Source document Block Start
Thursday 31 May 2007

On MySQL Cluster Replication

Erik Hoekstra, from Daisycon, has pointed out this problem related to Replication in general and with a specific example on MySQL Cluster and Replication in 5.1.

In the manual for 5.1 there's an entry about scripting the failover for MySQL Cluster Replication.

In this part of the manual they speak about fetching the needed variables, like the filename and position, and place them into the CHANGE MASTER TO statement.

The example is here:


CHANGE MASTER TO
MASTER_LOG_FILE='@file',
MASTER_LOG_POS=@pos;


I'm now trying to do the following:
On a slave I've created a Federated tables, 1 pointing to the current master, and 1
to the stand-in master, should the current master fail.

Federated table 1, let's say F1, is just a simple table on the current master with only one record.

Federated table 2, let's say F2, is the ndb_binlog_index table in the mysql database on the stand-in master.

I wrote a procedure which checks if F1 exists and if not (current master down) it selects the needed vars from F2. I would like to place these variables into a CHANGE MASTER TO statement so the slave can start and pickup at the right epoch, but it seems that the CHANGE MASTER TO statement doesn't accept variables.


DELIMITER //

CREATE PROCEDURE check_master()

BEGIN
  DECLARE master_dead BOOLEAN DEFAULT false;
  DECLARE latest BIGINT(20) DEFAULT 0;
  DECLARE fil VARCHAR(255);
  DECLARE pos BIGINT(20) DEFAULT 0;

  DECLARE pointer CURSOR FOR
  SELECT `id` FROM `replication`.`master_alive`;
  DECLARE CONTINUE HANDLER FOR
          SQLSTATE 'HY000' SET master_dead = true;

  OPEN pointer;
  IF( master_dead ) THEN

    STOP SLAVE;

    SELECT @latest:=MAX(`epoch`)
Source document Block End
Data excerpts Block Start
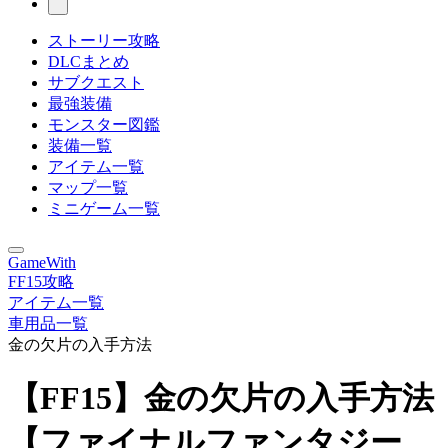
ストーリー攻略
DLCまとめ
サブクエスト
最強装備
モンスター図鑑
装備一覧
アイテム一覧
マップ一覧
ミニゲーム一覧
GameWith
FF15攻略
アイテム一覧
車用品一覧
金の欠片の入手方法
【FF15】金の欠片の入手方法
【ファイナルファンタジー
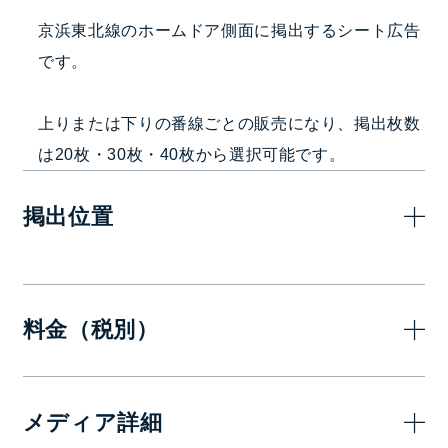
京浜東北線のホームドア側面に掲出するシート広告
です。
上りまたは下りの番線ごとの販売になり、掲出枚数
は20枚・30枚・40枚から選択可能です。
掲出位置
料金（税別）
半月
メディア詳細
1,100,000
ホームドア側面20枚
円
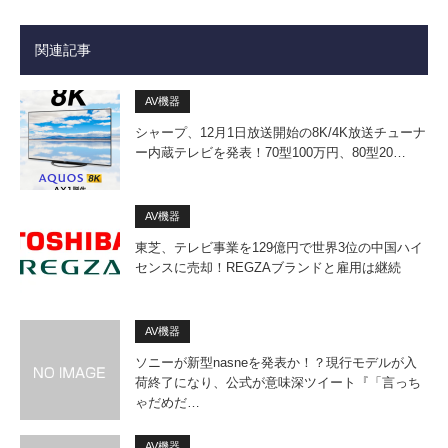
関連記事
AV機器
シャープ、12月1日放送開始の8K/4K放送チューナ
ー内蔵テレビを発表！70型100万円、80型20…
AV機器
東芝、テレビ事業を129億円で世界3位の中国ハイ
センスに売却！REGZAブランドと雇用は継続
AV機器
ソニーが新型nasneを発表か！？現行モデルが入
荷終了になり、公式が意味深ツイート『「言っち
ゃだめだ…
AV機器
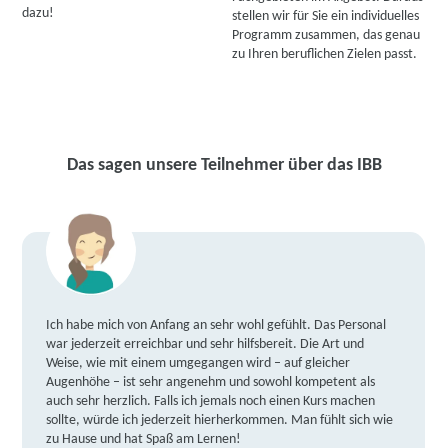
dazu!
stellen wir für Sie ein individuelles
Programm zusammen, das genau
zu Ihren beruflichen Zielen passt.
Das sagen unsere Teilnehmer über das IBB
Ich habe mich von Anfang an sehr wohl gefühlt. Das Personal
war jederzeit erreichbar und sehr hilfsbereit. Die Art und
Weise, wie mit einem umgegangen wird – auf gleicher
Augenhöhe – ist sehr angenehm und sowohl kompetent als
auch sehr herzlich. Falls ich jemals noch einen Kurs machen
sollte, würde ich jederzeit hierherkommen. Man fühlt sich wie
zu Hause und hat Spaß am Lernen!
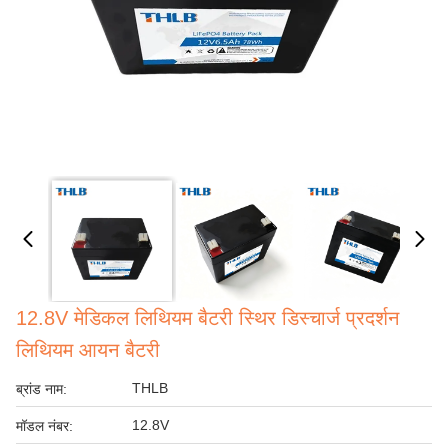
12.8V मेडिकल लिथियम बैटरी स्थिर डिस्चार्ज प्रदर्शन
लिथियम आयन बैटरी
THLB
ब्रांड नाम:
12.8V
मॉडल नंबर:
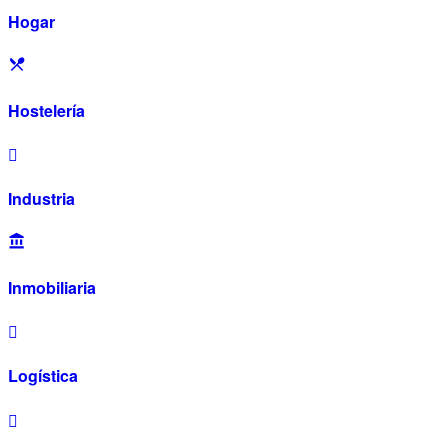
Hogar
Hostelería
Industria
Inmobiliaria
Logística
Data excerpts Block End
• _Exercise_
Pick up the post on MySQL Cluster replication above from its final line and continue writing it.

• _Answer to the exercise_
      FROM `mysql`.`ndb_apply_status`;

    SELECT @file:=SUBSTRING_INDEX(File, '/', -1), @pos:=Position
      FROM `replication`.`new_master_binlog_index`
     WHERE `epoch` > @latest
     ORDER BY `epoch` ASC LIMIT 1;

    CHANGE MASTER TO
           MASTER_HOST='192.168.0.1',
           MASTER_PORT=3306,
           MASTER_USER='replica',
           MASTER_PASSWORD='mypasswd',
           MASTER_LOG_FILE='@file',
           MASTER_LOG_POS=@pos;
    START SLAVE;
    ALTER EVENT `check_master_alive` DISABLE;
  END IF;
  CLOSE pointer;
END;
//
DELIMITER ;

CREATE EVENT check_master_alive
    ON SCHEDULE EVERY 5 SECOND
       ENABLE DO CALL check_master();


This is the error message:
ERROR 1064 (42000): You have an error in your SQL syntax; check the manual that corresponds to your MySQL server version for the right syntax to use near 'CHANGE MASTER TO MASTER_HOST='10.0.33.104', MASTER_PORT=3306, MASTER_USER='repli' at line 15

I also tried the procedure with SELECT .. INTO but it doesn't seem to work at all.


I have submitted a bug - #28270 - and our tech support is working on it.

In the meantime, Erik has found a workaround to the problem, so he can implement the script. The workaround is based on the PREPARE/EXECUTE statement:

CREATE PROCEDURE check_master()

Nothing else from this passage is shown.